Friday, April 06, 2007

Huh-Hi

Sometimes, my friend Delium will stop by the library to pick up some goodies and say howdy. One day, he happened to be standing there as I was helping another patron. As the patron walked away, Delium commented "wow. Your work-voice is very pleasant. And you somehow have a work-voice that doesn't sound like a work-voice. It sounds like you just talk that way normally."

What? I have a work-voice? When I started to pay attention to it, I had to admit I do. It's different from my regular voice. Warmer, with more clarity. I'm not saying that I walk around in my personal life talking with a cold, hard slur. The difference is more subtle than that. But if you know me really well, you can tell the difference. And I guess I'm ok with that. But there is a line that must not be crossed.

The other day, someone from work called me at home. After I hung up with them, I turned around to see Nordic Boy looking at me.

Me: What?
Him: You just did the double goodbye.
Me: What is the double goodbye?
Him: You know, like flight attendants do. "Buh-bye."
Me: I did not.
Him: Oh yes. You did.

Listen, I'm not saying that there's anything inherently wrong with the double goodbye. All of you double goodbyers out there, don't be mad. Some of my best friends are buh-bye people. It fits on them. I, however, am not a double goodbyer. Or so I thought. But apparently, the Work Character that I have inhabited since I have started this librarian gig has evolved into someone who says buh-bye. How did this happen?

My brother would laugh if he heard about this. When we were growing up, we would take these epic trips back to the homeland that required up to thirty six hours on airplanes, all in a row. We would get on and off these planes ad nauseam, and one of the things we would do, as we got punchier and punchier, was, as we would de-plane, say "BUH-bye!" to the flight attendants. This, as a child, was hysterical to us. Now, look at me. I'm saying if for reals.

Also, there is the concept of Keeping It Fresh. This, despite what it sounds like, has nothing to do with Ziploc bags or Summer's Eve. It is an acting term. When you have to memorize lines and say them over and over, night after night, performance after performance, you have to work at Keeping It Fresh. You have to make sure that you sound like you are saying those words for the very first time, every time. It's hard. And it applies to librarians too.
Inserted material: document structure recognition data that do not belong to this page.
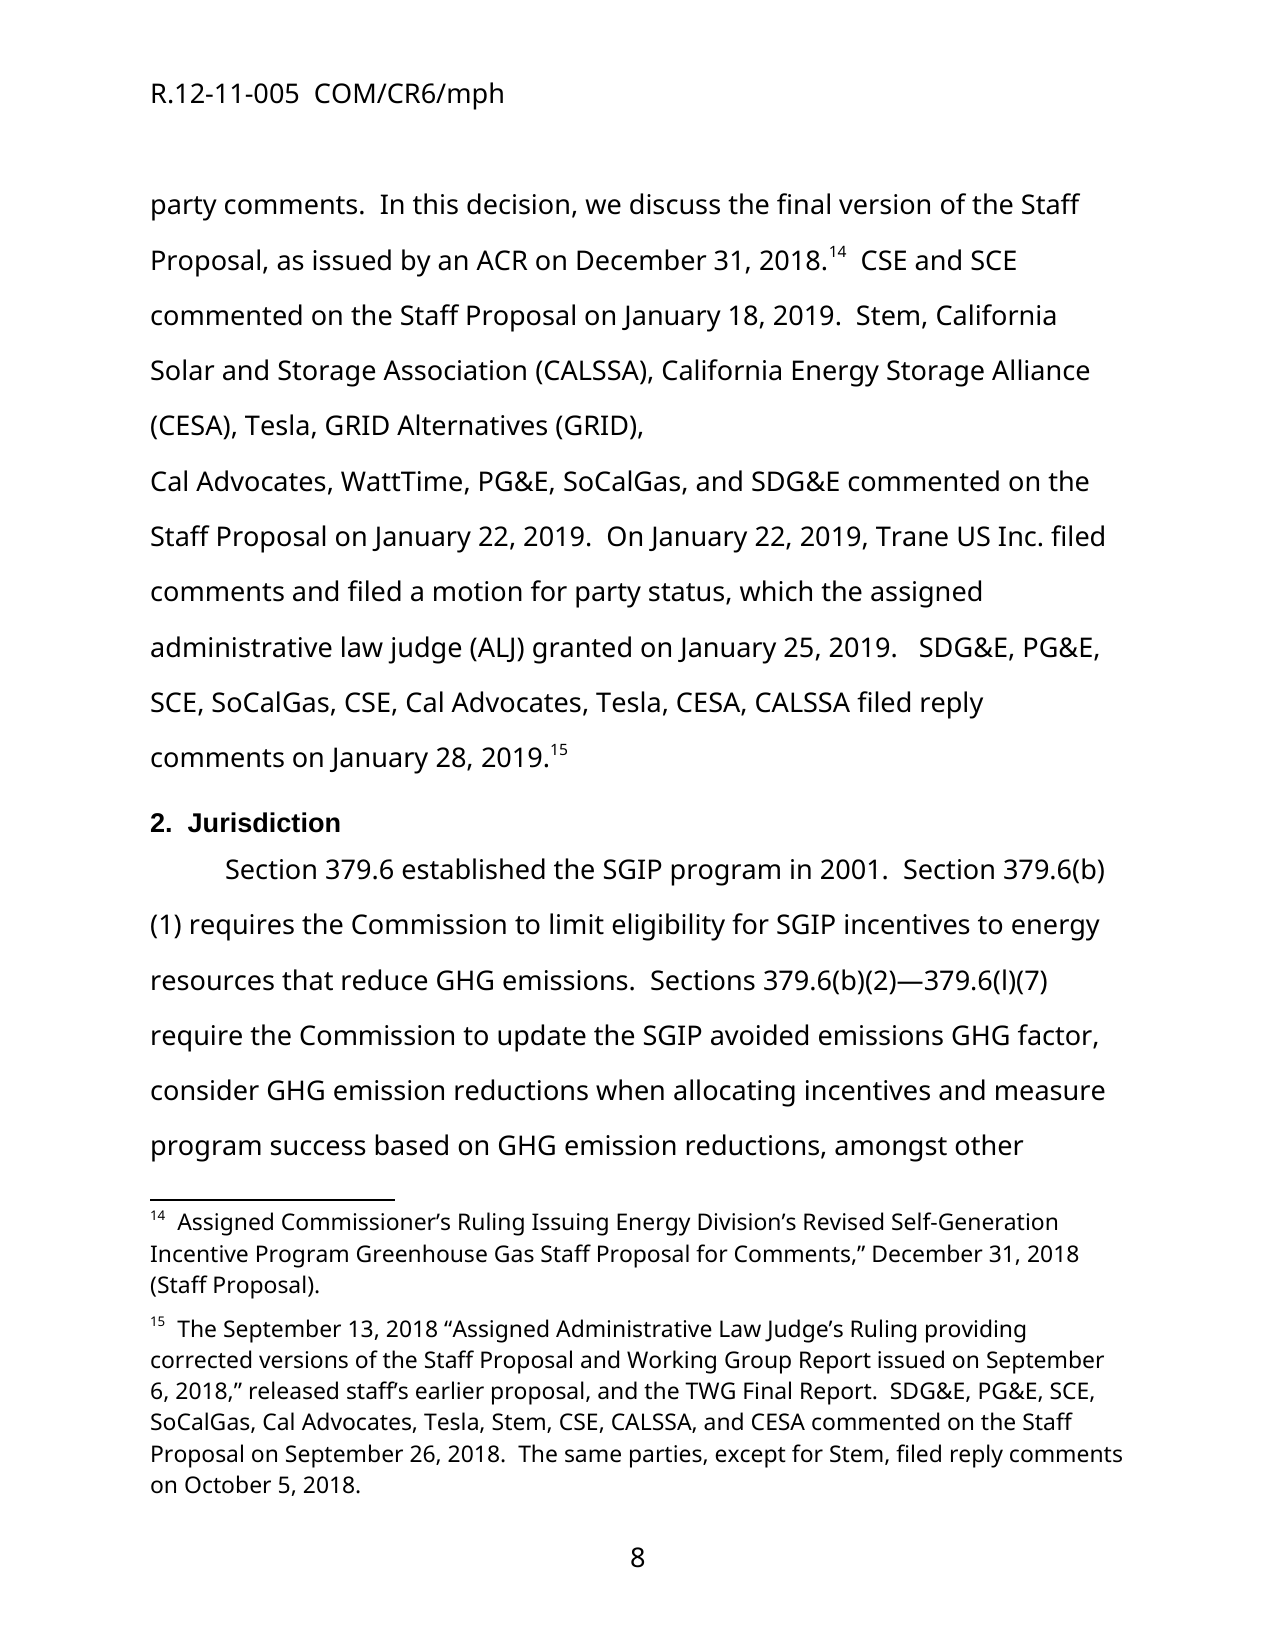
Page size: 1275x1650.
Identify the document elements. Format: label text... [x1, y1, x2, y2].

subtitle Jurisdiction [150, 807, 1125, 838]
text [150, 186, 1125, 444]
text Cal Advocates, WattTime, PG&E, SoCalGas, and SDG&E commented on the Staff Proposal on January 22, 2019. On January 22, 2019, Trane US Inc. filed comments and filed a motion for party status, which the assigned administrative law judge (ALJ) granted on January 25, 2019. SDG&E, PG&E, SCE, SoCalGas, CSE, Cal Advocates, Tesla, CESA, CALSSA filed reply comments on January 28, 2019. [150, 462, 1125, 776]
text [150, 850, 1125, 1164]
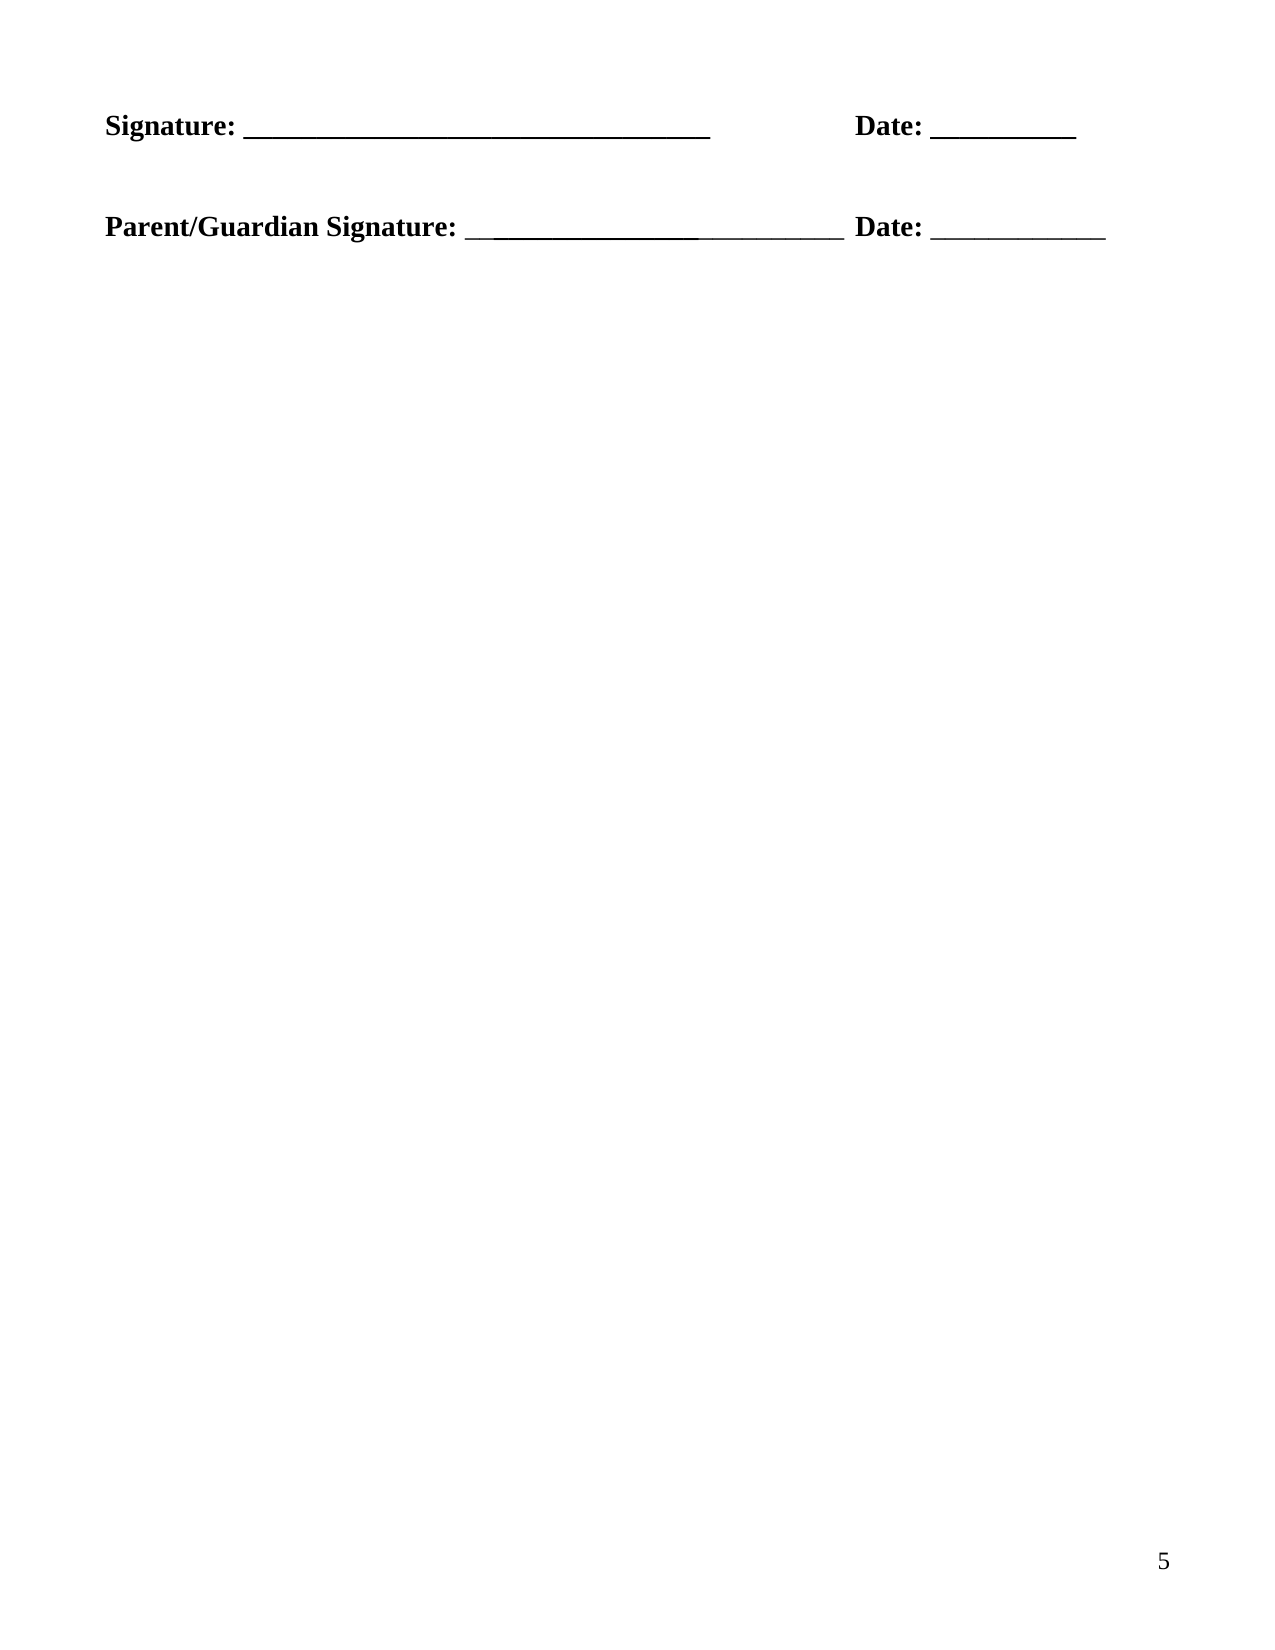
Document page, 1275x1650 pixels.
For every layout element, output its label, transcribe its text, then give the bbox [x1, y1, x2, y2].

text Parent/Guardian Signature: __________________________ Date: ____________ [105, 209, 1170, 243]
text Signature: ________________________________ Date: __________ [105, 108, 1170, 142]
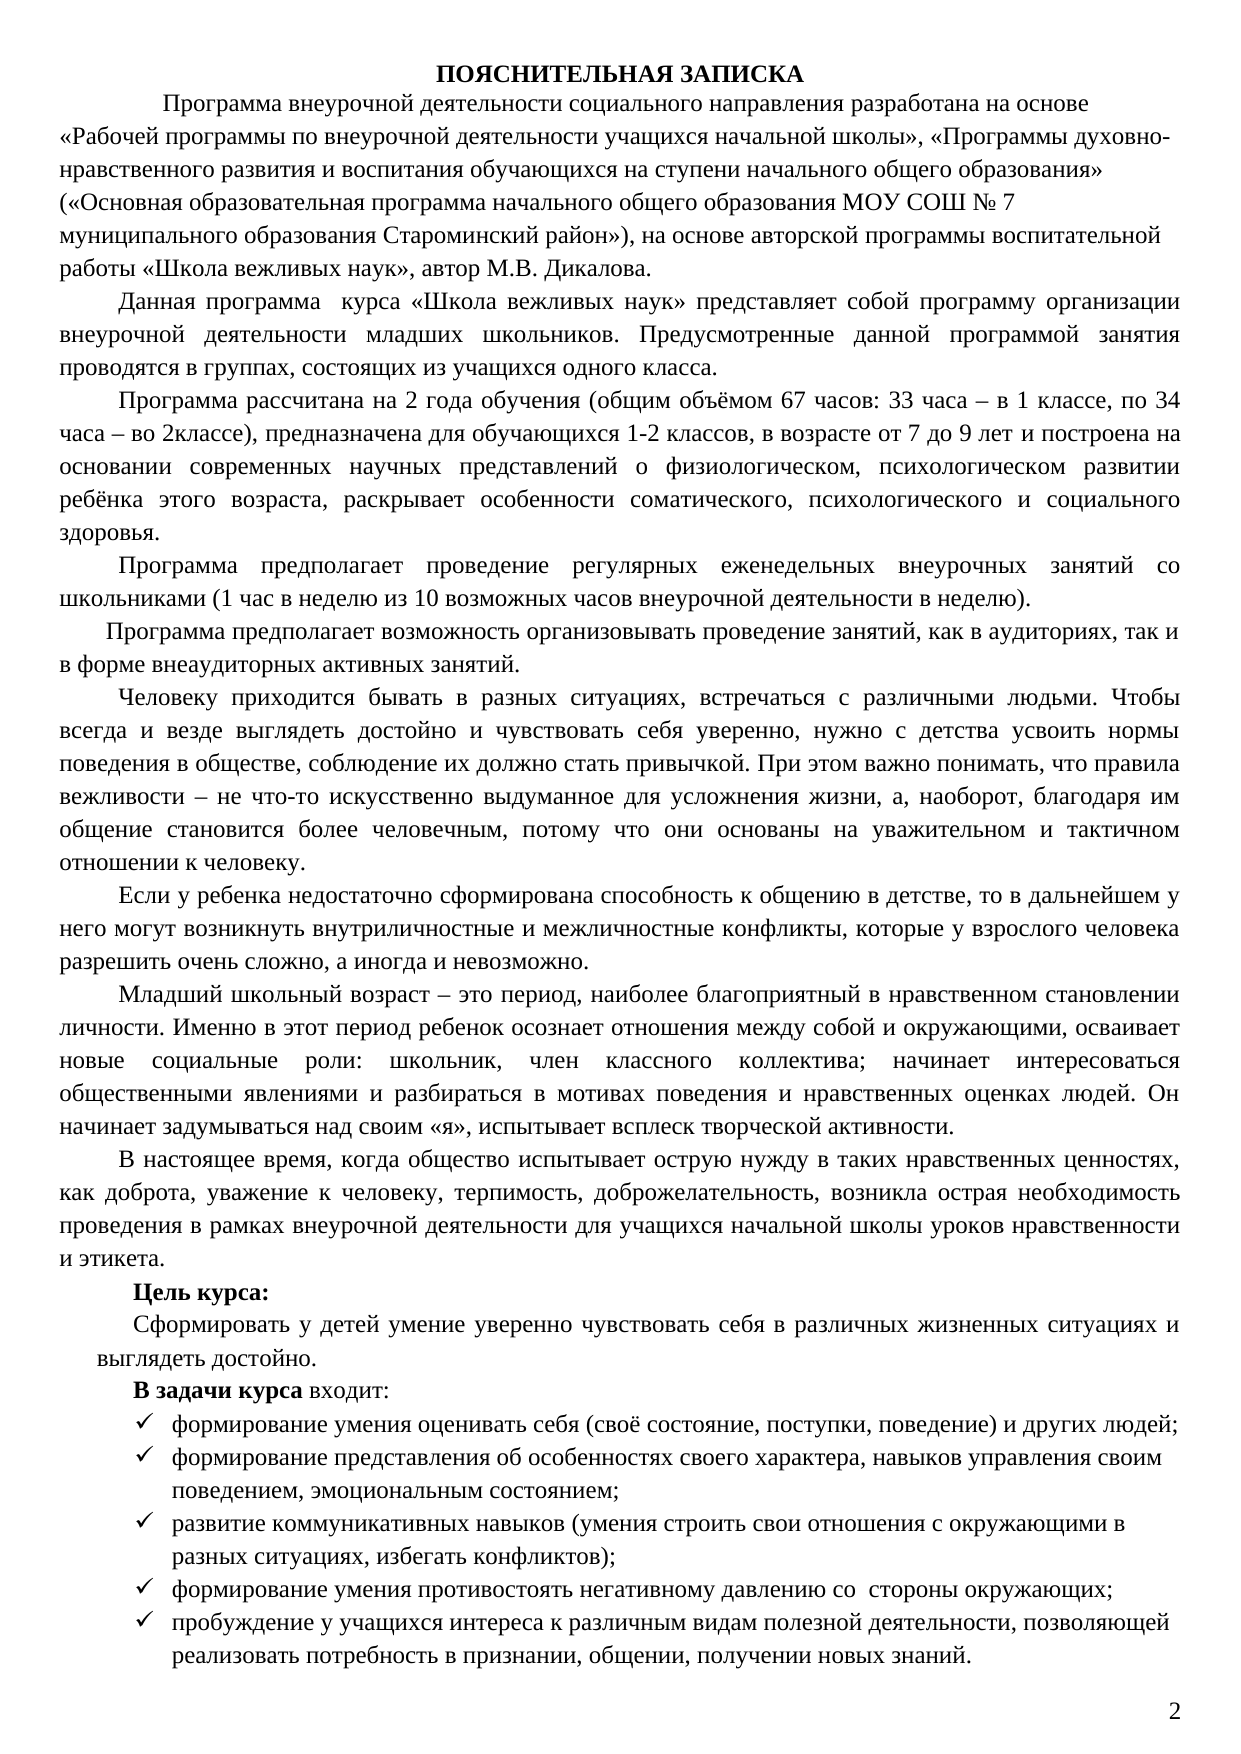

Every night, we have to read a series of closing announcements over the loudspeaker thingamajig. At regular intervals for the last half hour before we close the doors, we have to let people know we're closing, so that they can prepare themselves for the shock of leaving the library. We have a little script that we read for this. It goes something like: "May I have your attention please. We're closing. Get out." Only, you know, nicer than that. That's why we need the script, or we may accidentally say something goofy like what I just said. Anyhoo. About two months into my job, I was doing the closing announcement. A patron walked by and saw me speaking in to the loudspeaker. When I was done, he said, all smiles, "Hey! That's crazy! I totally thought that was a recorded machine talking!" Yeah. So apparently my work-voice when I started this gig was akin to Rosie the Robot from the Jetsons. May. I. help. you. with. that. reference. question.

So I guess evolving to a place where at least my work-voice is pleasant is a step up. And that's all I have to say about that. Buh-bye.

Kiss the rings, I'm out.
Librarian Girl

5 comments:

That is what I said said...

I became a telephone buh-bye-er when I started working in a library. I think it has something to do with wanting to fit the picture I think people I only speak with on the telephone have of someone who works in a library - middle-aged, unwed, bun-wearing, long-skirted lady. How wrong those mental pictures are...now, but in a few years I shudder to imagine.

Darlene said...

When I answer the phone at work, people on the other end are always silent for a few seconds...they will then start laughing and say, "Oh, I thought you were an answering machine! I was waiting for the beep!" The first few times it was funny, but after a jillion times of hearing this, I just want to say, "Beep!" and hang up.

velocibadgergirl said...

I have a "phone voice" that's super sugary and way nicer than my real voice. It evolved back when I was working for a non-profit and had to ask people to give us stuff for free :P

Anyway, my husband once took great glee in pointing out that I use my "phone voice" when I order from drive-thrus and making fun of me for it. So shoot me for trying to be polite to the poor drive-thru workers, I wanted to say. I used to be one of them...they're like my surly, teenaged people, you know?

Anyway...woot for weird work voices. Buh-bye!

Human said...

I find that most people who talk in a "work voice" as described are expressing there maternal/paternal side. I never used the "bye bye". Until my Son came along that is.
Now I say it all the time.

Peace.

Katie Kiekhaefer said...

During the summer while I was in college, I was a "customer service representative" i.e. take calls from people who used raid and off and now want their money back/want to sue the company. I was the queen of the phone voice and the "bye now" (why I thought that was better than buh-bye I don't know).